(Dataset entries)
--------

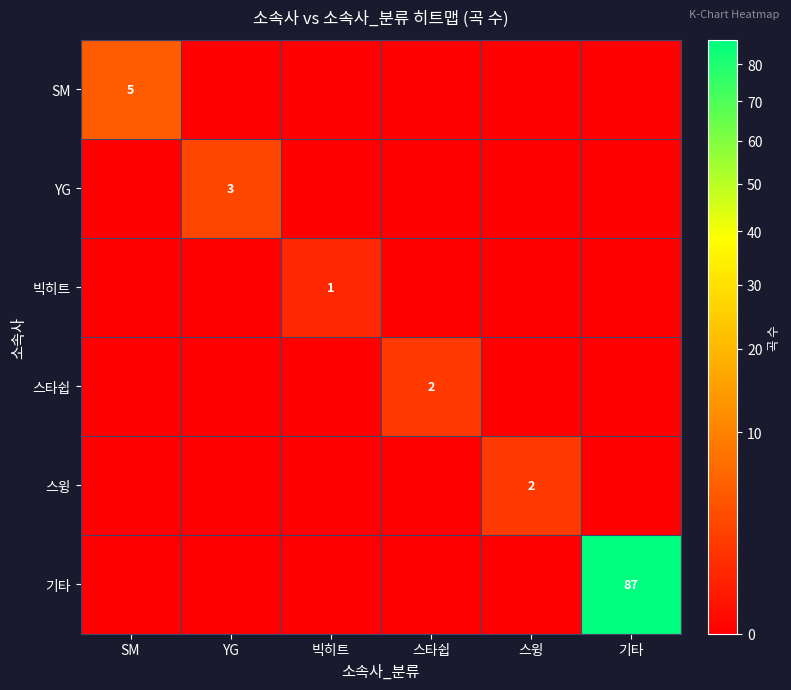

How many categories are shown in the chart?

6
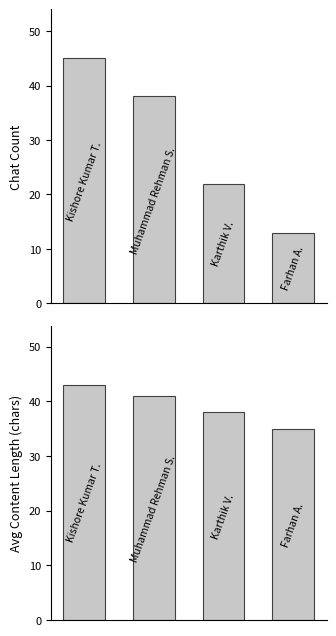

How many bars are there in total?

8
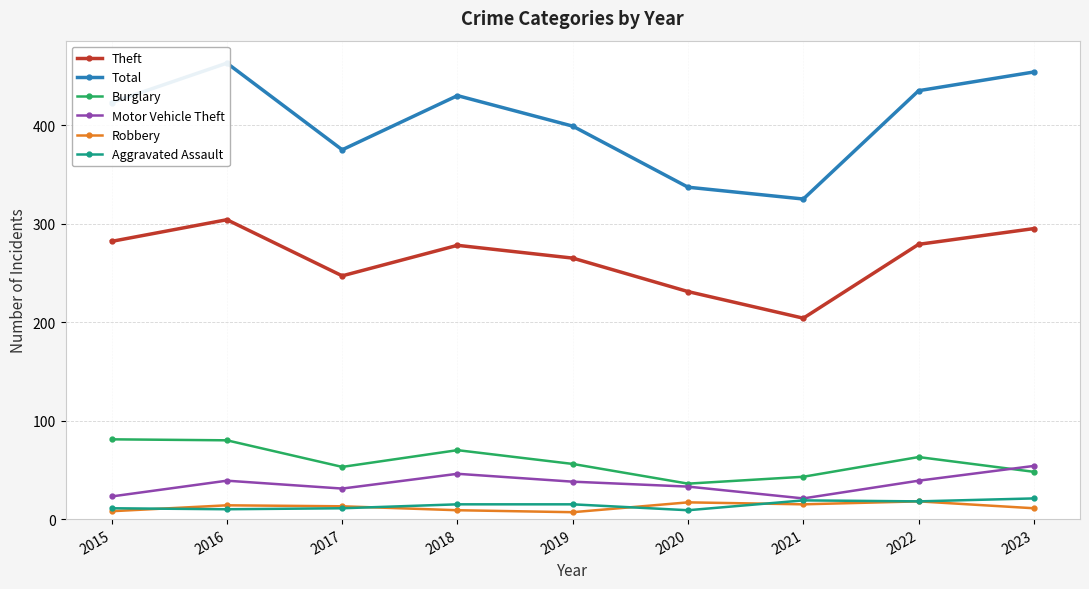

What is the sum of all Total values?

3641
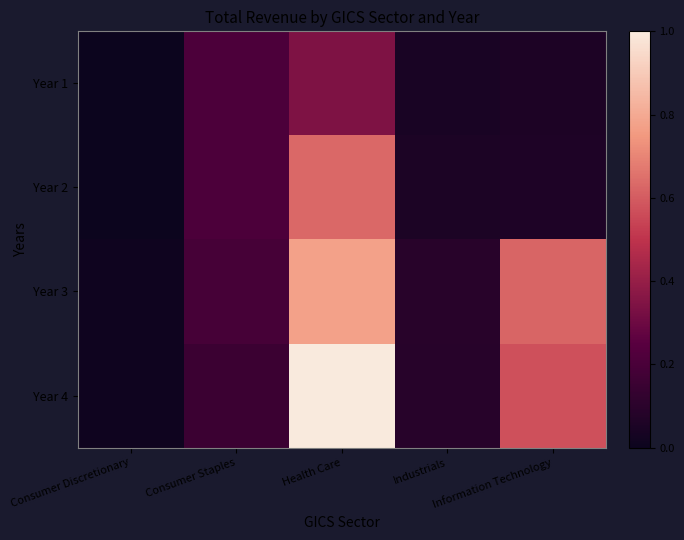

At which category is the sum across all series the highest?

Health Care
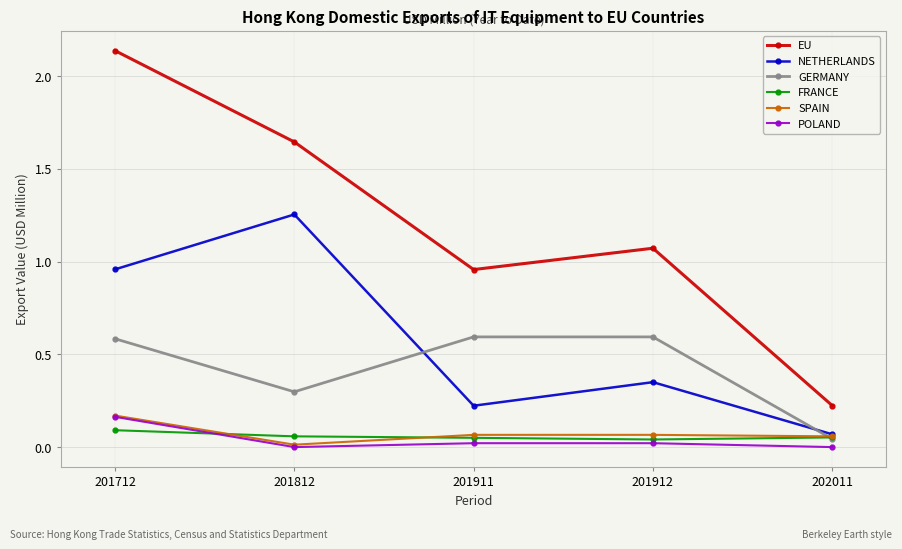

Which series has the largest total across all categories?

EU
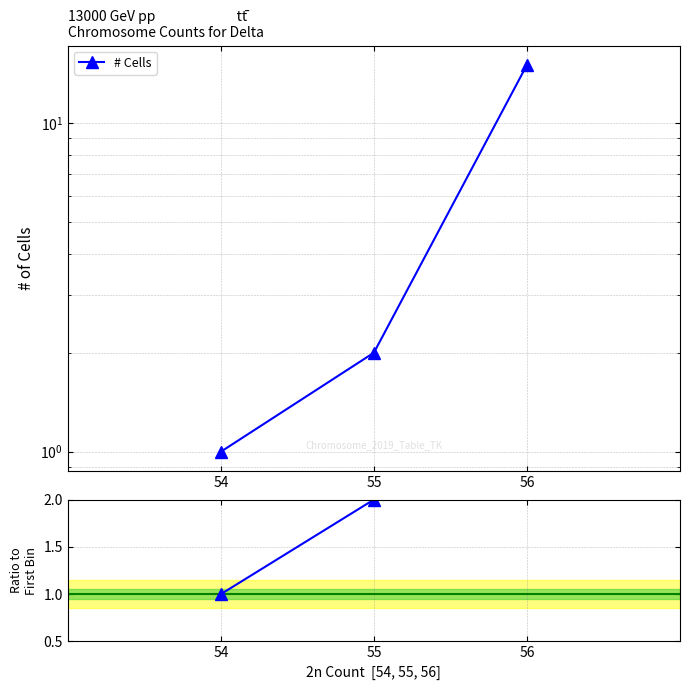

What is the minimum value shown in the chart?

1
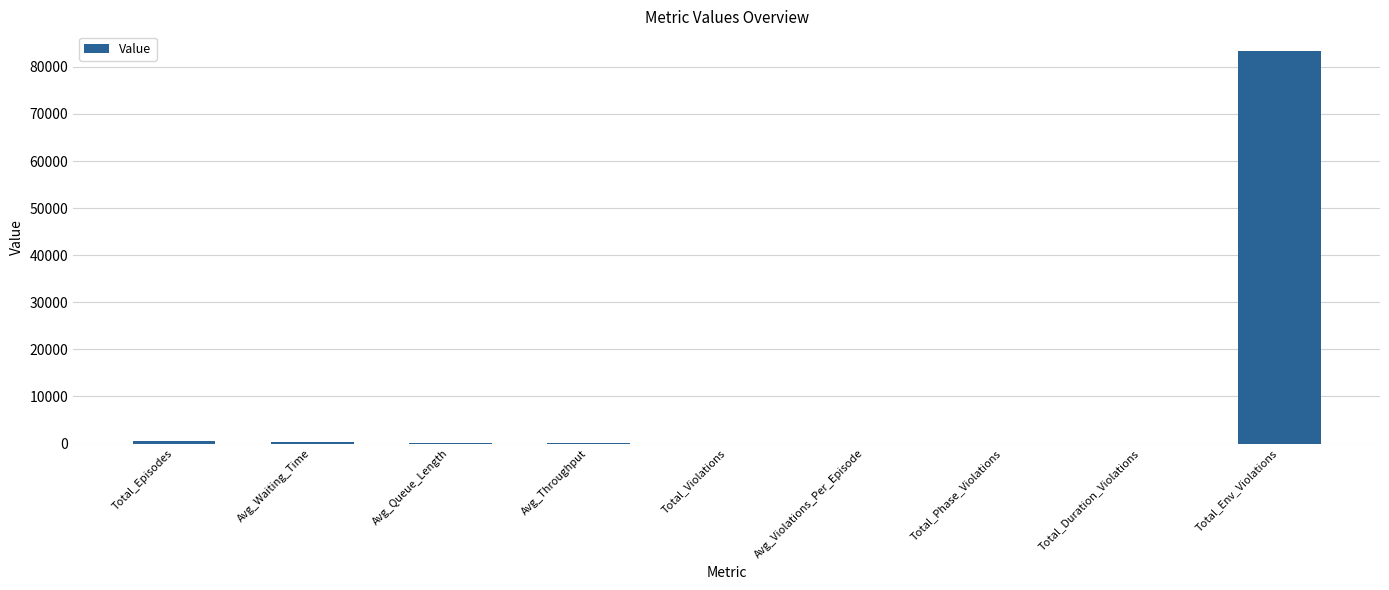

Where is the data nearest to the value 41693?

Total_Episodes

--------

* Task prompt *
Pull the text of every record out verbatim, leaving the pictures out of your answer.

* Solution to the problem *
How many categories are shown in the chart?

6

How many bars are there in total?

8

What is the sum of all Total values?

3641

At which category is the sum across all series the highest?

Health Care

Which series has the largest total across all categories?

EU

What is the minimum value shown in the chart?

1

Where is the data nearest to the value 41693?

Total_Episodes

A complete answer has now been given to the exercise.